Brief: Write out exactly the lines from the one containing "session (Called Name:10.10.243.171)" through the last line of the records below, including both.

Plain-text document sources:
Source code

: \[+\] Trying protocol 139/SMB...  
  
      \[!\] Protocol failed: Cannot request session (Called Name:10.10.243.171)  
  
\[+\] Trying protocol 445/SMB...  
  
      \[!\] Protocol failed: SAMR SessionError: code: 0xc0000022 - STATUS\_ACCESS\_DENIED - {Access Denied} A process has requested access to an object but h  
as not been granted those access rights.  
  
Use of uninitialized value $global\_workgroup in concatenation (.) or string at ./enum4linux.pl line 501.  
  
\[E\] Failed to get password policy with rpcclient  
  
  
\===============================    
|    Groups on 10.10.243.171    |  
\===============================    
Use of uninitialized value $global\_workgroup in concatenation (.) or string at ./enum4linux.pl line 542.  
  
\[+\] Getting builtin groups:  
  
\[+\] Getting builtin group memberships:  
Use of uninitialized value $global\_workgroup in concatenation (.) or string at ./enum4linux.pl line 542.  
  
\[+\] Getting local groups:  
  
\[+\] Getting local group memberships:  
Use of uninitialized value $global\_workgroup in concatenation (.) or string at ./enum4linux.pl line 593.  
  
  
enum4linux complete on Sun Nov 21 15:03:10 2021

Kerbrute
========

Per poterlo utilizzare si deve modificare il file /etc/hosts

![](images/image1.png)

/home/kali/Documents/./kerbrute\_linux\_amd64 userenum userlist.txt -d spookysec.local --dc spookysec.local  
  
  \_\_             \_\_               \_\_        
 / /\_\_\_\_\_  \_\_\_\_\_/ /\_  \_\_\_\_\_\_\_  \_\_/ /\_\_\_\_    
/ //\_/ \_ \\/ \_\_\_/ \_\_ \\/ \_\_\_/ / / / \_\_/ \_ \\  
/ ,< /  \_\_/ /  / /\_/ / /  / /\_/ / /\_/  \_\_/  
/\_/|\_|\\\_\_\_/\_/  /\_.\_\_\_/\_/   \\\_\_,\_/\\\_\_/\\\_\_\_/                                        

Finished exercise:
      \[!\] Protocol failed: Cannot request session (Called Name:10.10.243.171)  
  
\[+\] Trying protocol 445/SMB...  
  
      \[!\] Protocol failed: SAMR SessionError: code: 0xc0000022 - STATUS\_ACCESS\_DENIED - {Access Denied} A process has requested access to an object but h  
as not been granted those access rights.  
  
Use of uninitialized value $global\_workgroup in concatenation (.) or string at ./enum4linux.pl line 501.  
  
\[E\] Failed to get password policy with rpcclient  
  
  
\===============================    
|    Groups on 10.10.243.171    |  
\===============================    
Use of uninitialized value $global\_workgroup in concatenation (.) or string at ./enum4linux.pl line 542.  
  
\[+\] Getting builtin groups:  
  
\[+\] Getting builtin group memberships:  
Use of uninitialized value $global\_workgroup in concatenation (.) or string at ./enum4linux.pl line 542.  
  
\[+\] Getting local groups:  
  
\[+\] Getting local group memberships:  
Use of uninitialized value $global\_workgroup in concatenation (.) or string at ./enum4linux.pl line 593.  
  
  
enum4linux complete on Sun Nov 21 15:03:10 2021

Kerbrute
========

Per poterlo utilizzare si deve modificare il file /etc/hosts

![](images/image1.png)

/home/kali/Documents/./kerbrute\_linux\_amd64 userenum userlist.txt -d spookysec.local --dc spookysec.local  
  
  \_\_             \_\_               \_\_        
 / /\_\_\_\_\_  \_\_\_\_\_/ /\_  \_\_\_\_\_\_\_  \_\_/ /\_\_\_\_    
/ //\_/ \_ \\/ \_\_\_/ \_\_ \\/ \_\_\_/ / / / \_\_/ \_ \\  
/ ,< /  \_\_/ /  / /\_/ / /  / /\_/ / /\_/  \_\_/  
/\_/|\_|\\\_\_\_/\_/  /\_.\_\_\_/\_/   \\\_\_,\_/\\\_\_/\\\_\_\_/                                        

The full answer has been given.